Thursday, February 25, 2010
MANA MUNGKIN ORANG JUJUR JADI PRESIDEN ?
Beberapa tahun yang lalu, menjelang tengah malam, pulang menuju hotel di Semarang, seorang supir taxi, mengeluhkan nasibnya sebagai rakyat kecil. Yang tidak juga bergeming. Tidak berubah. Tidak ada perbaikan. Supir taxi mengeluh bahwa nasib mereka porak poranda gara-gara kepentingan politik. Dan salah satu kalimatnya yang selalu nempel dikepala saya : “Mas, mana mungkin orang jujur jadi Presiden ?”. Diucapkan dengan kesedihan yang sangat mendalam. Hingga kini pertemuan saya dengan sang supir taxi selalu membayang dan terbayang.

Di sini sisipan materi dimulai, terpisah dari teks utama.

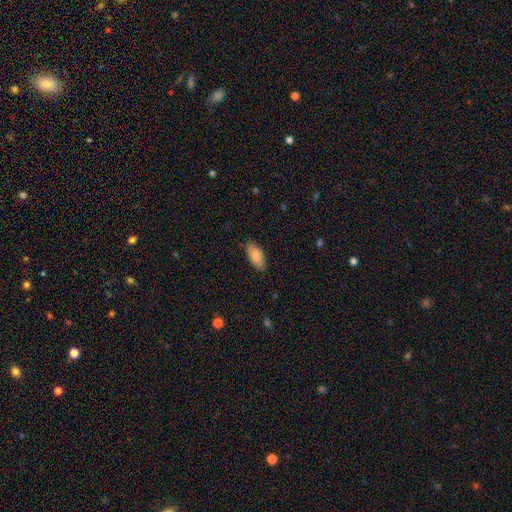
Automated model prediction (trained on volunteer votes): A smooth galaxy with no disk features (85%) that is in between round and cigar-shaped (85%). Merging: none (84%).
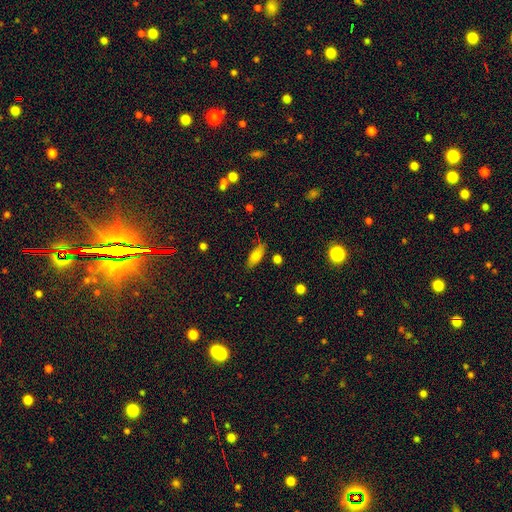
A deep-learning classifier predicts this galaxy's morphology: Overall: smooth (76%). How rounded: in between (78%). Merging: none (77%).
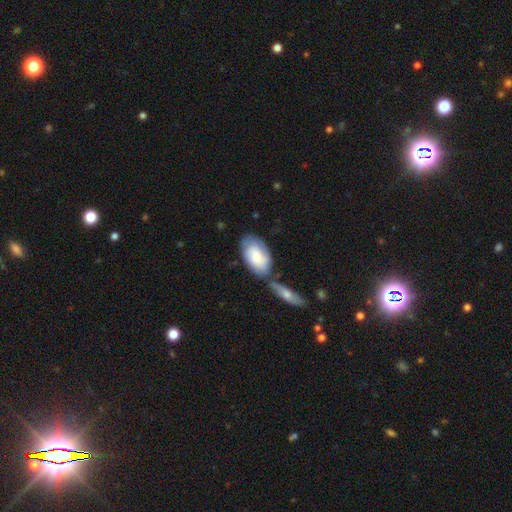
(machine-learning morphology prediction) This appears to be a smooth galaxy with no disk features (69%) that is in between round and cigar-shaped (94%). Merging: none (51%).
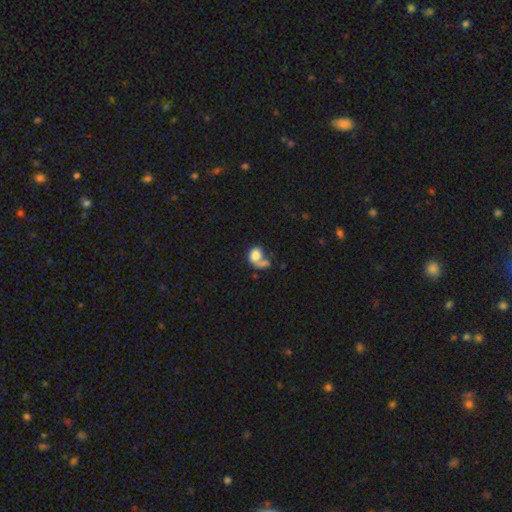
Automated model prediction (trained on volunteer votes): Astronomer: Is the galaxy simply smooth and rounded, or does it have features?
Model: smooth — 72%.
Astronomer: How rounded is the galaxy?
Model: in between — 58% (runner-up: round, 41%).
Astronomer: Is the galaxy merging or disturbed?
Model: merger — 42% (runner-up: none, 25%).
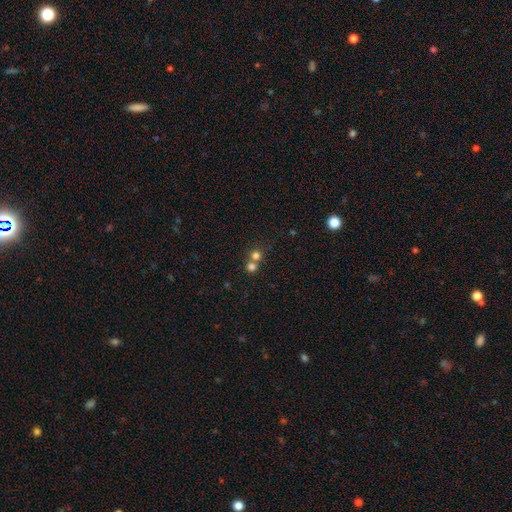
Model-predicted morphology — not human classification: smooth_or_featured: smooth (p=0.75) [alt: star or artifact p=0.16]
how_rounded: round (p=0.90) [alt: in between p=0.10]
merging: merger (p=0.48) [alt: none p=0.45]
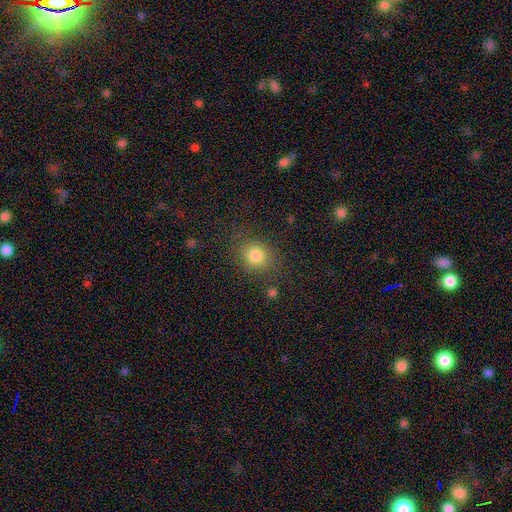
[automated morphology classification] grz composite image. It shows a smooth galaxy with no disk features (81%) that is round (73%). Merging: none (79%).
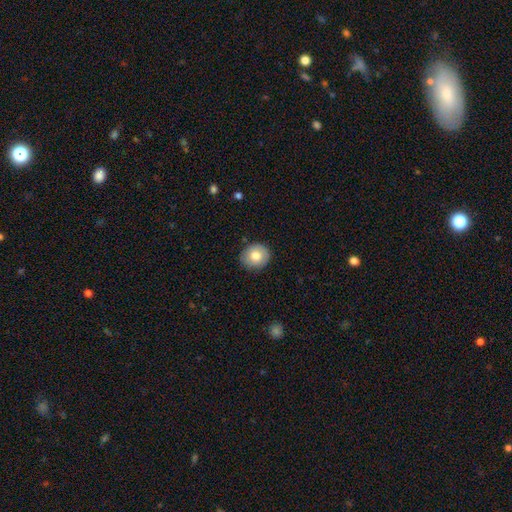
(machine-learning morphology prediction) smooth 78%, featured or disk 14%, star or artifact 8%. Down the decision tree: how rounded — round (82%); merging — none (87%).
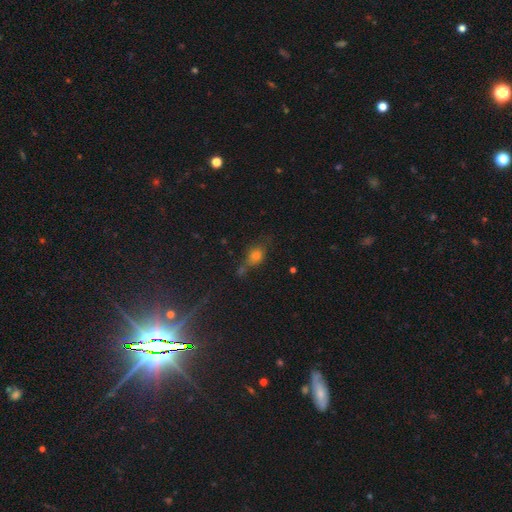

Kemaren ketika ‘ngobrol’ dengan seorang pendidik tentang kualitas sumber daya manusia di Indonesia, ingatan saya tentang perkataan supir taxi itu kembali menjadi echo yang membuat saya gelisah. Sang pendidik bercerita tentang sejumlah permasalahan sumber daya manusia di Indonesia. Mulai dari yang bikin kita kesal dan sedih hingga yang membuat kita tertawa. Salah satu komentarnya yang membuat saya terusik, adalah tentang kriteria pemberian bea siswa. Menurut teman saya, seringkali bea-siswa itu diberikan kepada anak-anak dari keluarga yang kurang mampu, tetapi prestasinya bagus. Beliau berkilah bahwa anak-anak dari keluarga kurang mampu yang membutuhkan bantuan bea siswa sangatlah banyak. Tetapi untuk mencari yang prestasinya bagus seringkali sangat sulit. Karena semata-mata anak-anak dari keluarga yang kurang mampu ini, seringkali kekurangan gizi, sehingga perkembangan otaknya sangat terganggu. Mendengar penjelasan beliau saya manggut-manggut juga. Kritik beliau, semestinya pemilihan bea-siswa didasari oleh kepribadian yang rajin dan tekun, bukan semata-mata karena IQ.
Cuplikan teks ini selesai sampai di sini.